ACTIVITIES:
A: Answer these from the court passage, one line each, marked (i), (ii), (iii):
(i) On what date did the defendant's mother die?
(ii) How much did the plaintiff claim to have paid toward part of the consideration money?
(iii) Who appeared on behalf of the plaintiff-appellant?
B: Please copy the court passage word for word from "4. The learned" to "alienating the property.".
C: List every person the court passage mentions by name.

READING PASSAGE:
3. The defendant appeared in the Misc.

Case for grant of Injunction and filed his objection challenging the maintainability of the Misc. Case. In the objection the defendant denied all the allegations made in the plaint as well as in the Misc. Case for grant of Injunction. The specific stand taken by the defendant is that no contract had been entered into between the parties at any point of time for sale of the land. No payment was made as claimed by the plaintiff towards part of the consideration money. In absence of any contract or payment of part of the consideration money and undisputedly the defendant being the owner in possession of the disputed land, no Injunction could be granted against him. The specific case of the defendant was that the suit property belonged to his mother and the building standing on the suit land is in possession of tenants. The mother of the defendant died on 16-3-1999 and he succeeded to the property. In the objection also he denied to have signed any document as claimed by the plaintiff.

4. The learned Civil Judge (Senior Division), First Court, though initially had granted an interim order of injunction, as stated by Shri Ashok Mukherji, learned Senior Advocate appearing on behalf of the plaintiff-appellant, ultimately in the impugned order came to hold that the plaintiff appellant had no prima facie case and even if it is assumed that an agreement had been made between the parties for sale of the suit land, the claim of the plaintiff that Rs.50,000/- had been paid towards part of the consideration money is not acceptable. Relying on a decision of this Court reported in (1985) 2 Orissa LR 335 : (AIR 1986 Orissa 74) Sujan Charan Lenka v. Smt. Pramila M. Kumari Mohanty, the learned Civil Judge rejected the prayer for grant of injunction restraining the defendant-respondent from alienating the property.

THE DATA:

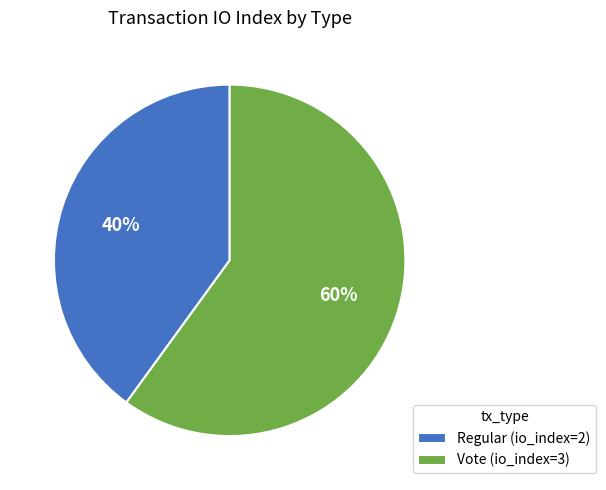

To the nearest percent, what is the difference between the Vote and Regular slice percentages?

20%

SOLUTIONS BELOW:
A:
(i) 16-3-1999
(ii) Rs.50,000/-
(iii) Shri Ashok Mukherji, learned Senior Advocate

B:
4. The learned Civil Judge (Senior Division), First Court, though initially had granted an interim order of injunction, as stated by Shri Ashok Mukherji, learned Senior Advocate appearing on behalf of the plaintiff-appellant, ultimately in the impugned order came to hold that the plaintiff appellant had no prima facie case and even if it is assumed that an agreement had been made between the parties for sale of the suit land, the claim of the plaintiff that Rs.50,000/- had been paid towards part of the consideration money is not acceptable. Relying on a decision of this Court reported in (1985) 2 Orissa LR 335 : (AIR 1986 Orissa 74) Sujan Charan Lenka v. Smt. Pramila M. Kumari Mohanty, the learned Civil Judge rejected the prayer for grant of injunction restraining the defendant-respondent from alienating the property.

C:
Shri Ashok Mukherji
Sujan Charan Lenka
Smt. Pramila M. Kumari Mohanty